Filter these entries down to the lines that hold the word "center", and show each of them.

Records to use >>
------------------------------------------------------------------------

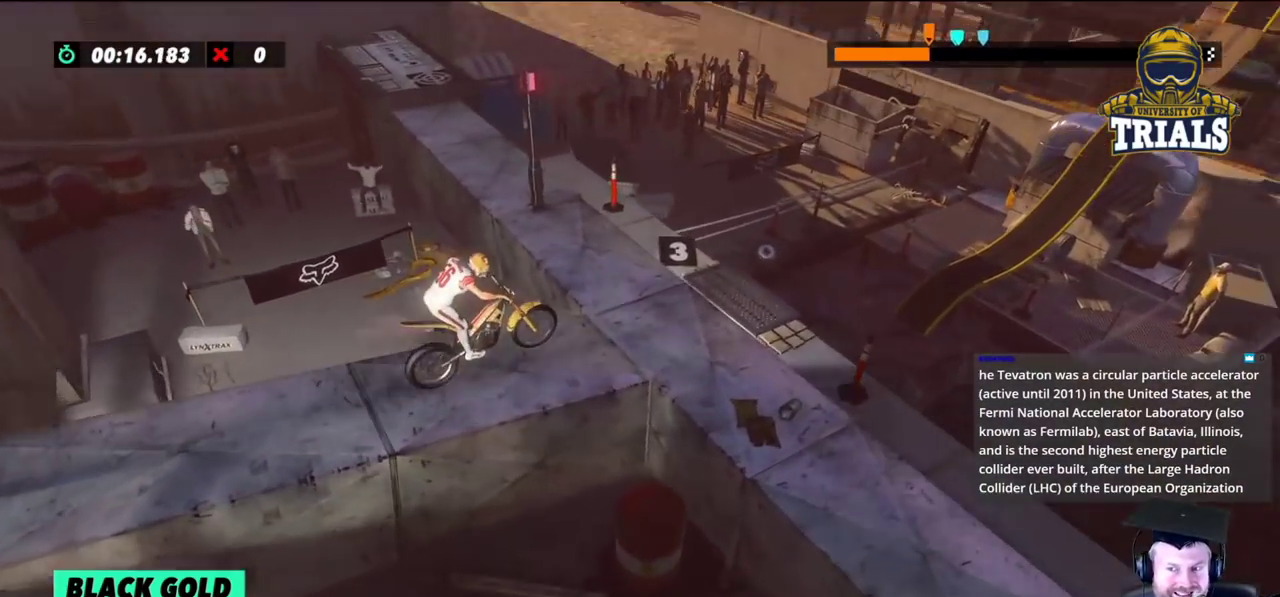
{"buttons": ["R2"], "left_stick": "left", "events": [[350, "left_stick", "left"]]}
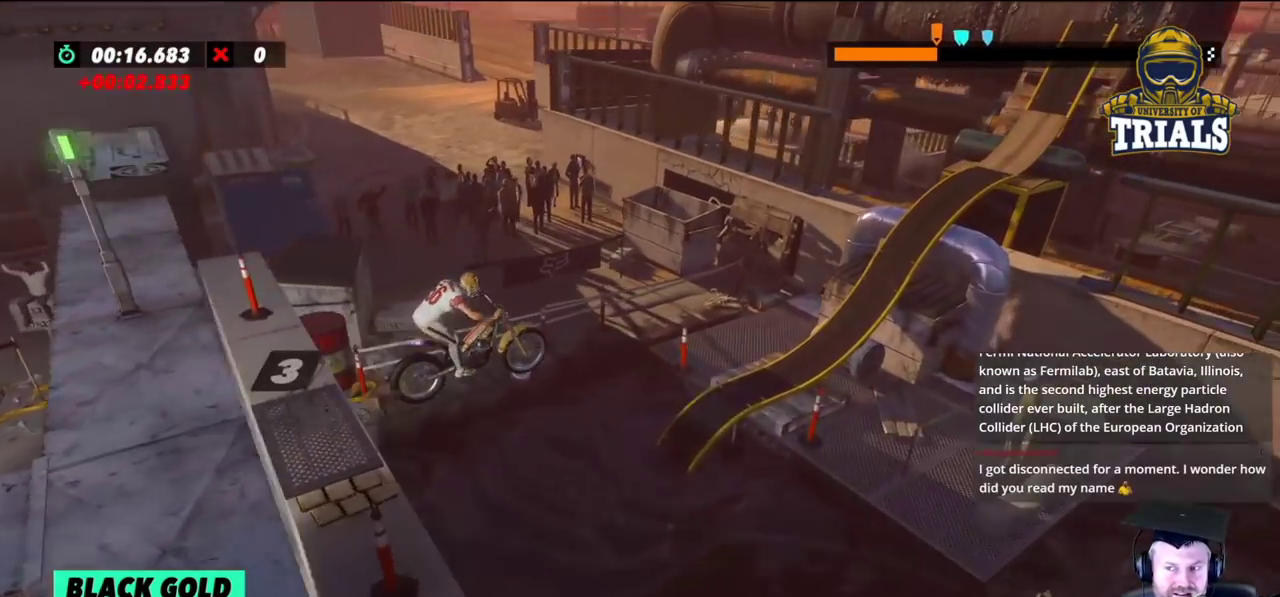
{"buttons": ["R2"], "left_stick": "right", "events": [[483, "left_stick", "right"]]}
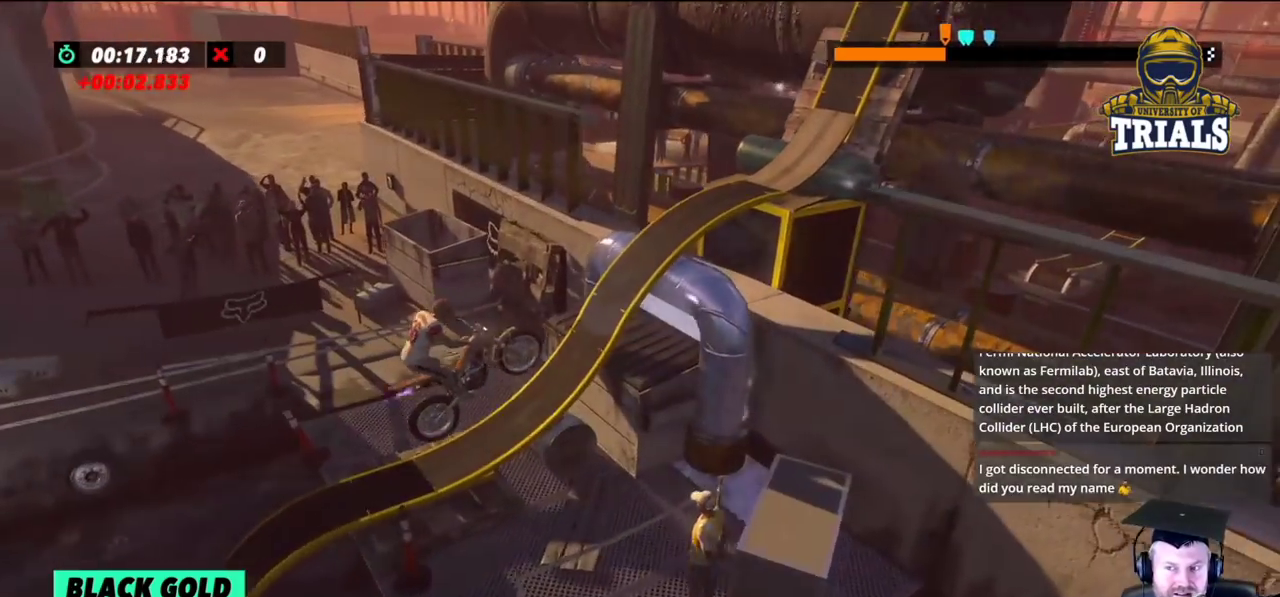
{"buttons": [], "left_stick": "left", "events": [[217, "R2", "up"], [467, "left_stick", "left"]]}
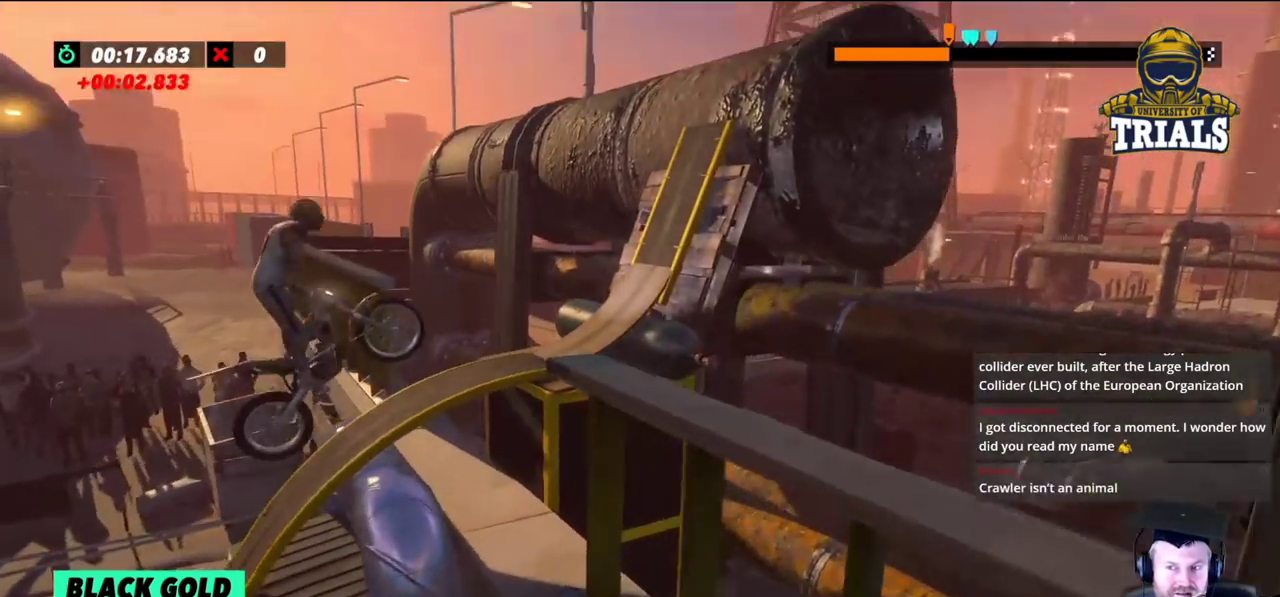
{"buttons": [], "left_stick": "center", "events": [[483, "left_stick", "center"]]}
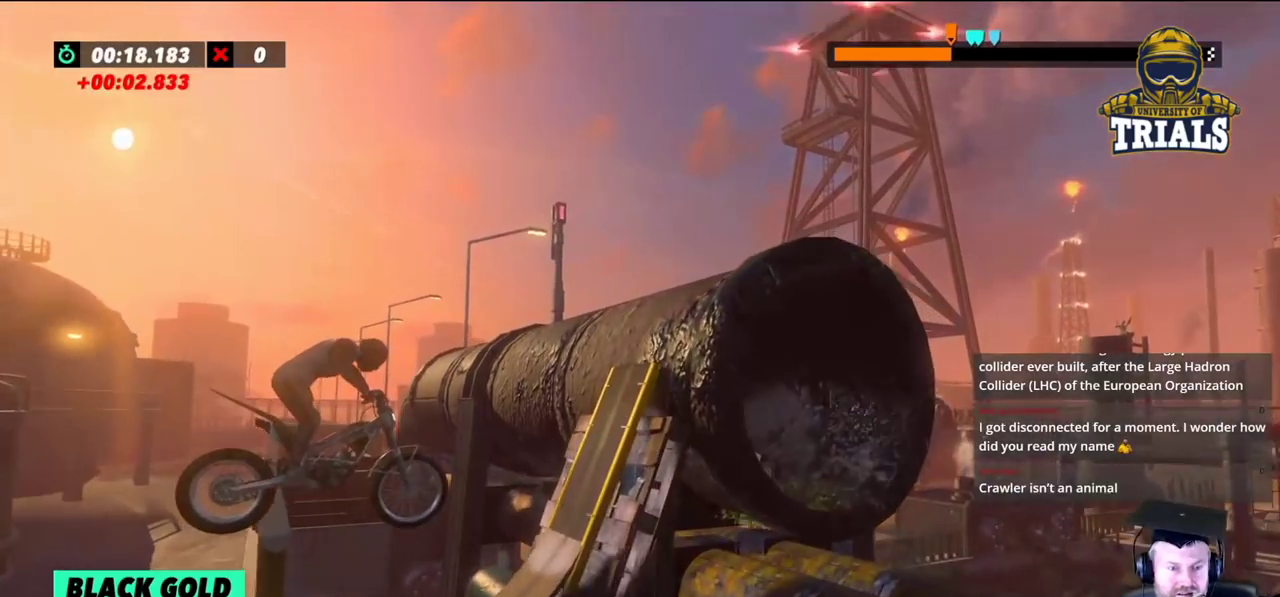
{"buttons": [], "left_stick": "right", "events": [[100, "L2", "down"], [133, "left_stick", "left"], [183, "L2", "up"], [283, "left_stick", "right"]]}
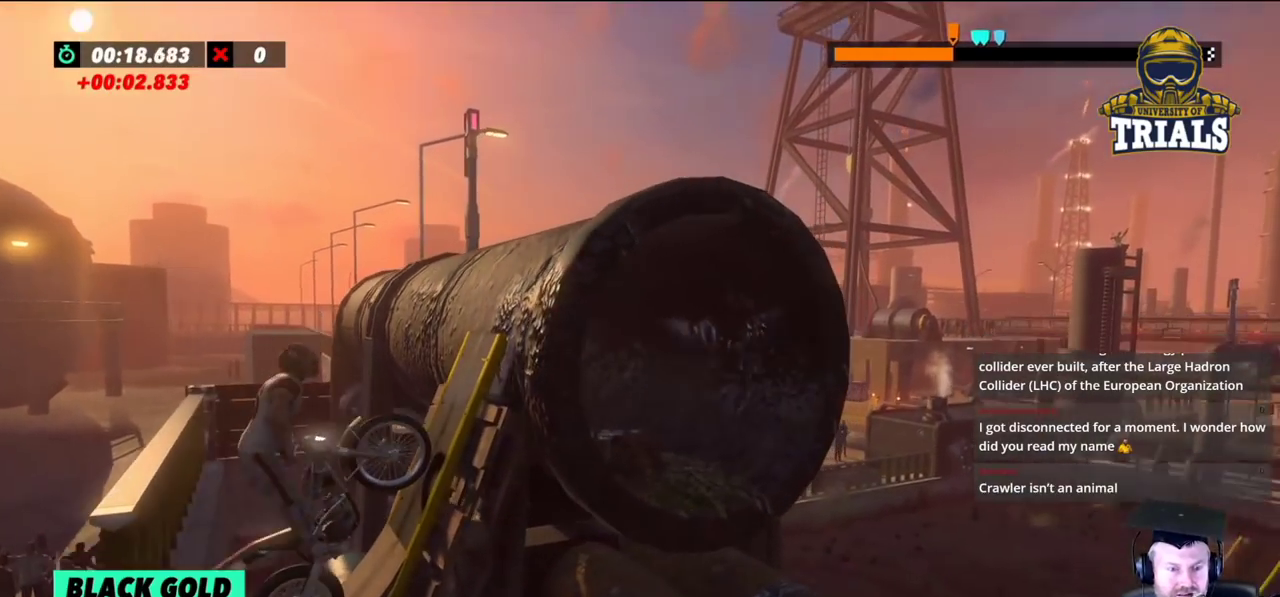
{"buttons": [], "left_stick": "right", "events": [[117, "R2", "down"], [450, "R2", "up"]]}
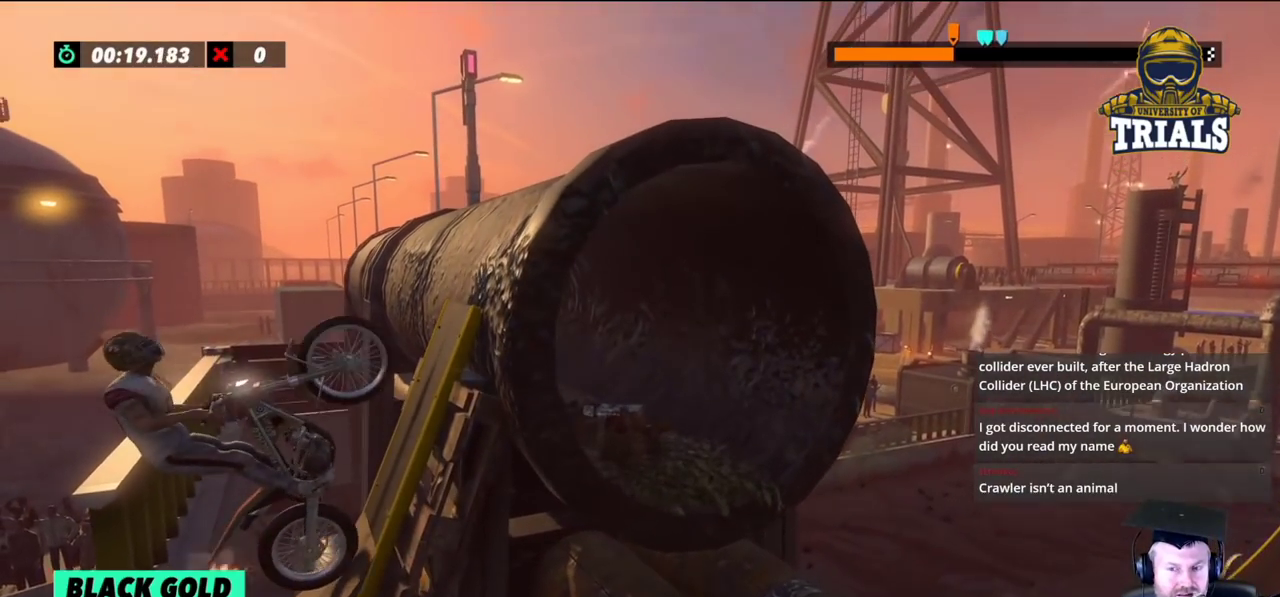
{"buttons": [], "left_stick": "center", "events": [[33, "R2", "down"], [133, "R2", "up"], [467, "left_stick", "center"]]}
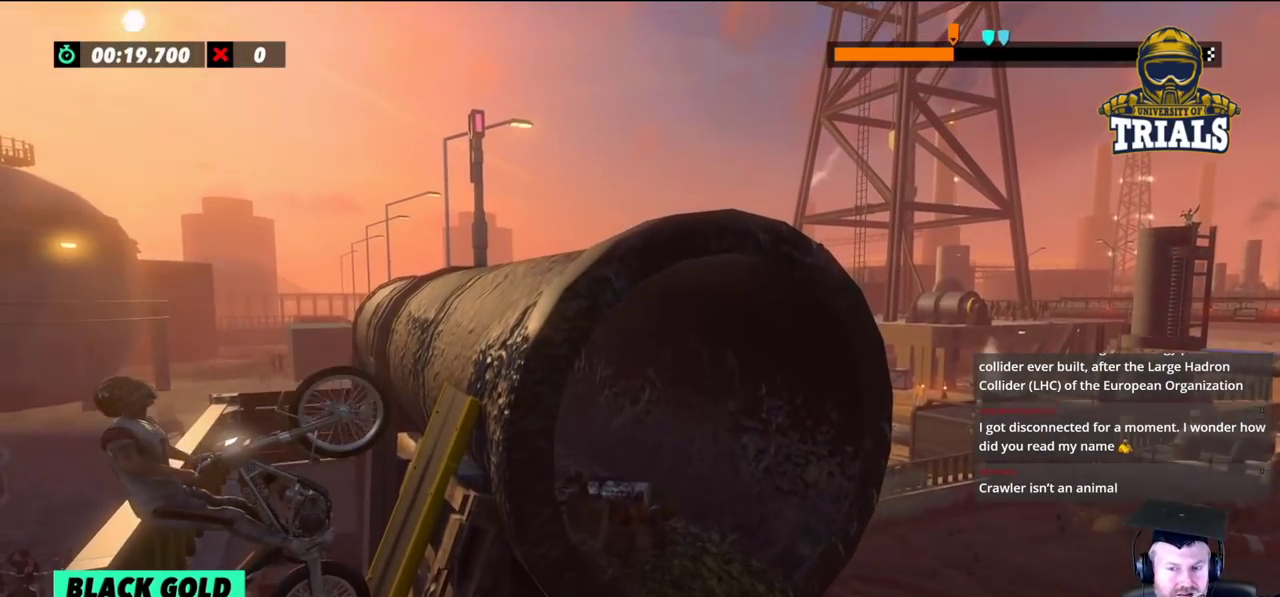
{"buttons": ["R2"], "left_stick": "right", "events": [[67, "R2", "down"], [117, "left_stick", "right"]]}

------------------------------------------------------------------------

Exercise solution >>
{"buttons": [], "left_stick": "center", "events": [[483, "left_stick", "center"]]}
{"buttons": [], "left_stick": "center", "events": [[33, "R2", "down"], [133, "R2", "up"], [467, "left_stick", "center"]]}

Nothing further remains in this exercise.